The ACA, of course, still faces many challenges. The initial spike in enrollment may be short-lived. People who do not qualify for government assistance are likely to be on the hook for much higher costs. Republicans could make another run at repealing the law early next year, an effort that might short-circuit state efforts to expand Medicaid legislatively.

And even in Maine, the fight over Medicaid isn’t over. Governor Paul LePage, the conservative who vetoed expansion bills five times, reacted defiantly to the vote his constituents took against his explicit wishes. In a statement Wednesday morning, he said the decision would be “ruinous” to Maine’s budget and that he would not implement the expansion until it had been “fully funded” by the legislature. Opponents of the referendum allied with LePage had argued expanding Medicaid would force the state to make cuts to programs benefitting the poor. “You can’t squeeze ketchup out of a turnip,” said Brent Littlefield, a former LePage adviser who ran the opposition campaign.

Backers of the initiative, however, were unbowed. “The legislature will move swiftly to fund Medicaid expansion as required by law,” responded Sara Gideon, the Democratic speaker of the state House. “Any attempts to illegally delay or subvert this law will not be tolerated and will be fought with every recourse at our disposal. Mainers demanded affordable access to health care [Tuesday], and that is exactly what we intend to deliver.”

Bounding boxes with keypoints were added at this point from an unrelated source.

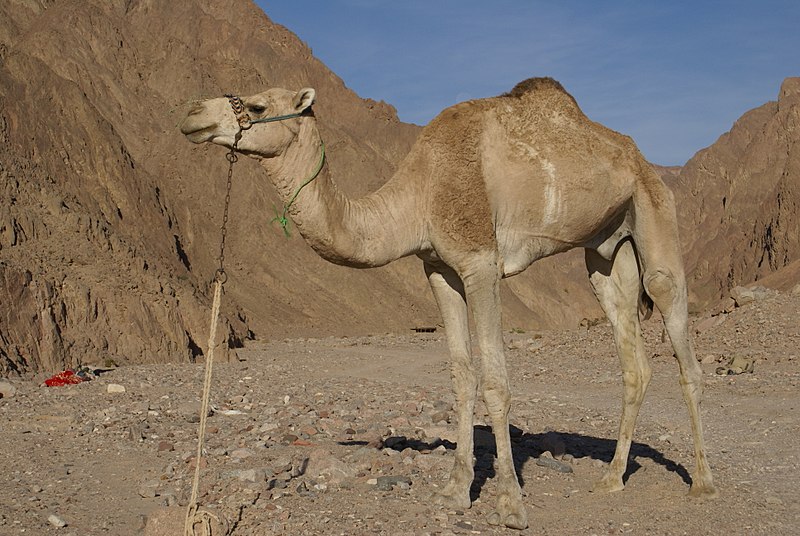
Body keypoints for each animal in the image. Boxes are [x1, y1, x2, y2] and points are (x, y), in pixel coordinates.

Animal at [180, 77, 717, 529]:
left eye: (257, 106)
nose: (192, 114)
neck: (419, 194)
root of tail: (642, 159)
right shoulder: (439, 270)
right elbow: (461, 375)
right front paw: (455, 492)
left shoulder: (481, 263)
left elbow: (496, 381)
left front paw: (510, 505)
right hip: (606, 250)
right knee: (632, 355)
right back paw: (610, 478)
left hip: (654, 211)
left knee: (679, 334)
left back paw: (704, 483)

David Farmer, a spokesman for the pro-expansion group Mainers for Health Care, told me the ballot measure would, by law, take effect 45 days after the legislature reconvenes in January and that the state government must implement expanded Medicaid eligibility within 180 days after that. “The governor cannot ignore the law or the constitution of Maine. He can’t do it,” Farmer said. He characterized LePage’s typically combative statement as more bluster than proclamation. “It may or may not be illustrative of what he actually intends to do,” Farmer said. “As we’ve seen in Maine, the governor says a lot of things.”

In Maine and elsewhere, Democrats took comfort in elections in which voters turned out not merely to defend gains already won in health care, but to expand them to others. “The cynical vision that says people aren’t willing to stand up for their neighbors and only act when it’s in their self interest is actually not a fair representation of Americans,” Schleifer said, “and Mainers proved that last night.”